Starting with the first line and going on through the line with "Observed: 3 h 25 min 29 s", write those lines out again with "Observed" changed to "Reading" and nothing else altered. Give only those lines.

[Extracted records]
* * * * *
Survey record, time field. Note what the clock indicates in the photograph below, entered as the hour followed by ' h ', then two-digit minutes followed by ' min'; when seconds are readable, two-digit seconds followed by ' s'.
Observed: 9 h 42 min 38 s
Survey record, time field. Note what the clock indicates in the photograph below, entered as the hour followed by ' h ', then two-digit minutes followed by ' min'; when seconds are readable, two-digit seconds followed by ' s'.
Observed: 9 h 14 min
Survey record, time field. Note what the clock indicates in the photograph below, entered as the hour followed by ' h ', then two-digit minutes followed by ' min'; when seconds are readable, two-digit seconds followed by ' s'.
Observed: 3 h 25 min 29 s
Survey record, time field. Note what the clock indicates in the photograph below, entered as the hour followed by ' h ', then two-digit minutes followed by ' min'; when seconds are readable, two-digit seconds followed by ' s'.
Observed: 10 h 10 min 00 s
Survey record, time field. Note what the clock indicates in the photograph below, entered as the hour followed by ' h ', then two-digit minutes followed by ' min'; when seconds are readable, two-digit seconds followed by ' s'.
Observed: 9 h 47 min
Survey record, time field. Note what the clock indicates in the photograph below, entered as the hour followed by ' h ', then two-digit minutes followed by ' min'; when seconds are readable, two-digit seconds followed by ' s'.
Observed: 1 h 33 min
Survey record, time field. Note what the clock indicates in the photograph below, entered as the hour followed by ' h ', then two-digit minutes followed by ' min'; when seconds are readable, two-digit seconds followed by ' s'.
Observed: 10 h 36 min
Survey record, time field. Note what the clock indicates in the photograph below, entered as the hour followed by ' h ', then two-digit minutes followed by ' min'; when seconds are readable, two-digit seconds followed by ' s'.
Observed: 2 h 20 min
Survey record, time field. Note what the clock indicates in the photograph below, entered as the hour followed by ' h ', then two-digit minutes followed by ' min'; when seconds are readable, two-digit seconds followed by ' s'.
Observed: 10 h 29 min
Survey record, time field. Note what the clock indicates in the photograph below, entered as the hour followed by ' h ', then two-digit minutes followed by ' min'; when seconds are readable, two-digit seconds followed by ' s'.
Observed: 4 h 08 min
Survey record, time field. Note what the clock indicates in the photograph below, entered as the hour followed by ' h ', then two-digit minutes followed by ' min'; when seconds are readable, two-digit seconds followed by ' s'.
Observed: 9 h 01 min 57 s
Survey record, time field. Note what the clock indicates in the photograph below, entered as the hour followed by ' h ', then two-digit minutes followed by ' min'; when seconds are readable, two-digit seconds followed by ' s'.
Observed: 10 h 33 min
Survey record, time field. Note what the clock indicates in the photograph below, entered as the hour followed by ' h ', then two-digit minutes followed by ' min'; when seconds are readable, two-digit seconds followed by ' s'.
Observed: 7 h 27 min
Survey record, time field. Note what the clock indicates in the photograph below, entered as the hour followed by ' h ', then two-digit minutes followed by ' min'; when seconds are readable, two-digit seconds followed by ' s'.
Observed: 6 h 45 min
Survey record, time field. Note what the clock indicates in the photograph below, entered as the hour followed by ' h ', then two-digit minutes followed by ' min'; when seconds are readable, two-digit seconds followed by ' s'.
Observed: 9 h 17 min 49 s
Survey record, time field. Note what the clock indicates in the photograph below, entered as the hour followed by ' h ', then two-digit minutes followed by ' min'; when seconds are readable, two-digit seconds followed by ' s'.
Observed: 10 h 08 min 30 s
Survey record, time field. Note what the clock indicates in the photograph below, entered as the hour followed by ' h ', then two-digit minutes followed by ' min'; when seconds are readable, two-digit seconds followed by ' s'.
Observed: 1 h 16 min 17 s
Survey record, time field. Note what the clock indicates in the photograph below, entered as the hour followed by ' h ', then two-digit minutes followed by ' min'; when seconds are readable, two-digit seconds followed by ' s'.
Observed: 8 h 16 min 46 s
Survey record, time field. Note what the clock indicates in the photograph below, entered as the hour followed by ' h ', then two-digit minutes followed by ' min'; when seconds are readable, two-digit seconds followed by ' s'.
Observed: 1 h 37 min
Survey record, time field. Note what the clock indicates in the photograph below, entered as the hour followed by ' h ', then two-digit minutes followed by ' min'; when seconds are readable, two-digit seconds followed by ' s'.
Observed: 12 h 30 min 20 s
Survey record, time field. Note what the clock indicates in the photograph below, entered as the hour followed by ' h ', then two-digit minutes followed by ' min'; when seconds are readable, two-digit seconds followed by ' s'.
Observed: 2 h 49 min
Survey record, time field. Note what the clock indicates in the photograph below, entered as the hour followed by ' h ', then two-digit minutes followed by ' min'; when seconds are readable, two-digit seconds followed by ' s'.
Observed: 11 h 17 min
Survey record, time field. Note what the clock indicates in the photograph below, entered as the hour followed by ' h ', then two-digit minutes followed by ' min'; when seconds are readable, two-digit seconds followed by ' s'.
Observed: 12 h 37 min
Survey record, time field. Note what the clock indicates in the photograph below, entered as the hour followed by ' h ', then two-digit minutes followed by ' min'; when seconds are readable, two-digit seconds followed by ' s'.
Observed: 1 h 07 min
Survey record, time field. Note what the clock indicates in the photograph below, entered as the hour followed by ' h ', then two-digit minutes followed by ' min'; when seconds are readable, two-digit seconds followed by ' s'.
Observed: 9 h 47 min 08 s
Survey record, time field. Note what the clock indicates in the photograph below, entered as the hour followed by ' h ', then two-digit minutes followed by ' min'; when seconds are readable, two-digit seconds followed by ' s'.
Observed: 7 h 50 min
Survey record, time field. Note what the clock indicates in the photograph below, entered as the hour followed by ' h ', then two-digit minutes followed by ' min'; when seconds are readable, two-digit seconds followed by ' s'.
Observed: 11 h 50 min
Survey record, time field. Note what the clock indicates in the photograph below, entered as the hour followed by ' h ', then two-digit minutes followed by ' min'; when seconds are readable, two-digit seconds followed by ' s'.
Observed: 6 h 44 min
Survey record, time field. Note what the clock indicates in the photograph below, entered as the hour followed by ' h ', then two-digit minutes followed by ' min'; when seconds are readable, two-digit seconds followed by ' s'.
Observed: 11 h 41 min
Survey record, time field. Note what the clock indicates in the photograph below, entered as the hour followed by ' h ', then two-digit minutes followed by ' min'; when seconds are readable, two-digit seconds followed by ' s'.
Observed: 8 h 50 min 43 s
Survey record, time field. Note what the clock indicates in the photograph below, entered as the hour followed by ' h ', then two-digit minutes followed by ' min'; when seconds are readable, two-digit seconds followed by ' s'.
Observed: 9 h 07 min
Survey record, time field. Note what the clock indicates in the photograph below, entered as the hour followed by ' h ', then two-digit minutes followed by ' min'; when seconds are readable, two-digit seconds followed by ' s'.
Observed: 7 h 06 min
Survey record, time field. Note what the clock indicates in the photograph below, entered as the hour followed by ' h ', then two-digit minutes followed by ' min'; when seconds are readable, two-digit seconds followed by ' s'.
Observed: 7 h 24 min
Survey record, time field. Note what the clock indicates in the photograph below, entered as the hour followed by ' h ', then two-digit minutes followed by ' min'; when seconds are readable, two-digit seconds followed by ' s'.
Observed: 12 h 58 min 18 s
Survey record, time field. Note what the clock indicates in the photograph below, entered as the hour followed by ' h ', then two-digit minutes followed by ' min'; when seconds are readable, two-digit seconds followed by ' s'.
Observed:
* * * * *
● **RESULT OF THE TASK**:
Survey record, time field. Note what the clock indicates in the photograph below, entered as the hour followed by ' h ', then two-digit minutes followed by ' min'; when seconds are readable, two-digit seconds followed by ' s'.
Reading: 9 h 42 min 38 s
Survey record, time field. Note what the clock indicates in the photograph below, entered as the hour followed by ' h ', then two-digit minutes followed by ' min'; when seconds are readable, two-digit seconds followed by ' s'.
Reading: 9 h 14 min
Survey record, time field. Note what the clock indicates in the photograph below, entered as the hour followed by ' h ', then two-digit minutes followed by ' min'; when seconds are readable, two-digit seconds followed by ' s'.
Reading: 3 h 25 min 29 s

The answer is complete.